Douglas County Commission finalizes $24.9 million CARES funding plan

photo by: Chris Conde/Journal-World File Photo

The Douglas County Courthouse is pictured in September 2018.

The Douglas County Commission on Friday finalized a plan for nearly $25 million of coronavirus relief funding and will soon submit it to the state for review.

The commission met during a special meeting to put the final touches on its allotment of federal Coronavirus Aid, Relief, and Economic Security Act money, also known as CARES. The $24.9 million funding plan accounts for the first round of federal aid, which was distributed to counties. The state is expected to provide more funding through additional rounds later this year.

The commissioners spent the early portion of the meeting refining language for certain economic recovery funds in the plan to make sure the public understands the funds are available to businesses throughout the county. For example, the commissioners made the funding provided to the Lawrence Restaurant Association and Downtown Lawrence, Inc. — $1.65 million and $450,000, respectively — in the form of grant programs that hospitality and retail businesses throughout the county could then apply for.

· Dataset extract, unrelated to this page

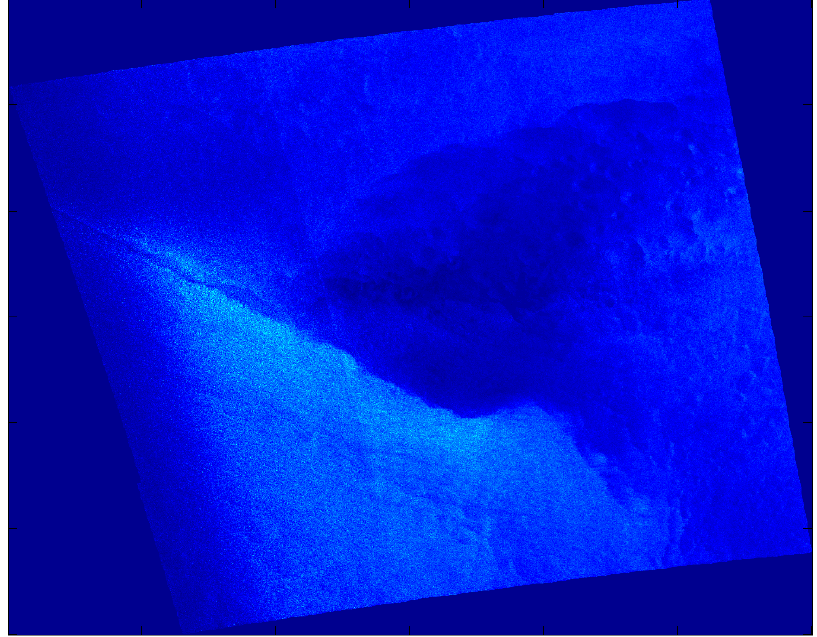
Figure 3. SDWS image for the case study, 0533 UTC on December 9, 2007. Brighter shades indicate higher wind speeds. The faint diagonal discontinuities parallel to the lateral borders of the image are artifacts resulting from satellite beam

Commissioner Michelle Derusseau said that means some of the requests from businesses the county received but did not ultimately fund in the plan will have another opportunity to apply for aid through the grant programs. County Administrator Sarah Plinsky said which businesses will receive those funds will be determined later.

“It’s a clean slate,” Plinsky said. “The intent is that we are creating a new program that will be eligible countywide. But who those exact recipients are won’t be determined for probably a couple of weeks, maybe a month.”

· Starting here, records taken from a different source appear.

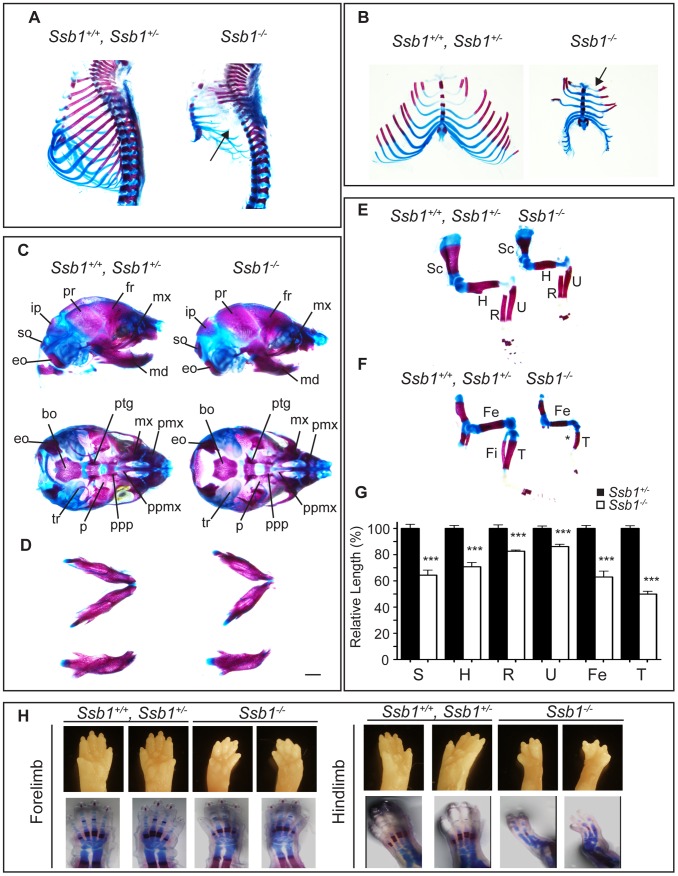

Ssb1 deletion causes multiple skeletal defects.(A) Alcian blue and Alizarin red staining of control (Ssb1
+/+, Ssb1
+/−) and Ssb1
−/− E18.5 ribcages. (B) Butterfly rib-spread of Ssb1 control and Ssb1
−/− E18.5 ribcages. (C) Comparison of skull anatomy of Ssb1 control and Ssb1
−/− E18.5 embryos. eo, exoccipital; so, supraoccipital; ip interparietal; pr, parietal; fr, frontal; mx, maxilla; md, mandible; bo, basioccipital; ptg, pterygoid; pmx, premaxilla; ppmx, palatal process maxilla; ppp, palatal process palatine; p, palatine; tr, tympanic ring. (D) Comparison of Ssb1 control and Ssb1
−/− mandibles (Scale = 1 mm). (E) Forelimb and (F) Hindlimb of E18.5 Ssb1 control and Ssb1
−/− embryos. Sc, scapula; H, humerus; R, radius; U, ulna; F, femur; T, tibia. * designates missing fibula. (G) Quantification of long bone measurements of the forelimb and hindlimb of Ssb1
+/− and Ssb1
−/− E18.5 limbs. Data represent the mean ± SEM of bone length (n = 3 per condition, ***P<0.001, student's t-test). (H) Whole-autopod (top) and skeletal preparation (bottom) of E18.5 forelimbs (left) and hindlimbs (right) from Ssb1 control and Ssb1
−/− embryos.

The commissioners also heard an impassioned plea from Lea Roselyn of the United Way of Douglas County, who requested the commissioners restore $115,000 of funding for a racial equity, diversity and inclusion program that the City of Lawrence had applied for. The commissioners removed the funding from the plan on Wednesday.

While all three commissioners all said they believed the program was important and would be beneficial, they said it was removed because they wanted to expand the program to the entire county, not just Lawrence. To do that, more time and more funding would likely be needed.

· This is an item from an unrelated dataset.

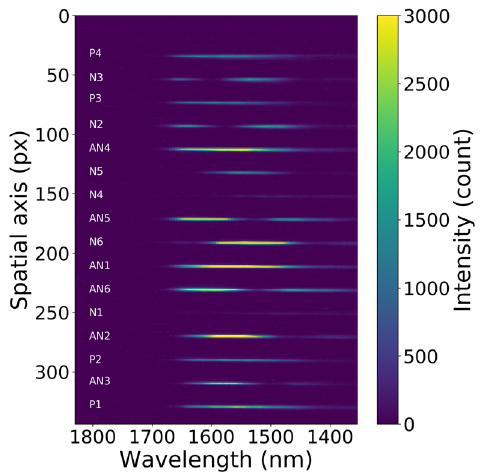
Fig. 5 A data frame from the science sensor illuminated with a laboratory source. Spectral dispersion runs along the horizontal direction, while outputs from different waveguides are displaced in vertical rows. The rows labelled “ P ” are the photometric tap. “ N1-6 ” are the outputs corresponding to the null output and “ AN1-6 ” are the outputs corresponding to the respective anti-null outputs. On this occasion, pistons on the MEMS mirror were con fi gured to produce a nulled signal on N1 and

“We want to make sure it’s done, but we want to make sure that it’s done right,” Commissioner Nancy Thellman said.

Additionally, Derusseau said she did not believe the funding was immediately related to relief for the pandemic. On Wednesday, she said she thought the City of Lawrence could have been funding the program on their own, outside of CARES funding.

But the commissioners all said they want to explore the program in the near future, possibly paying for it through their own budget or by creating a joint program with the City of Lawrence.

“We all agree it’s very important and we want to move forward with it,” Derusseau said.

Finally, the commissioners reduced the amount of funding provided to the University of Kansas for a meal program at its scholarship resident halls by $100,000, dropping the total funds to the program to $350,000. The commissioners then used the $100,000 and the remaining unallocated funds, which was roughly another $100,000, to restore a $200,000 cut to the county.

The commissioners had made $200,000 of general cuts to the county’s programs on Wednesday to help fund increases to economic recovery funding. But Commission Chair Patrick Kelly said Friday he wanted to put it back in to provide the county with more flexibility, as the county would have otherwise needed to cover the $200,000 in its own budget.

With the County Commission’s approval of the plan, it will now be sent to the state for review. The state has until Sept. 15 to approve the plan. Additionally, Plinsky said the county will publish the final proposal on the county’s website, douglascountyks.org/coronavirus.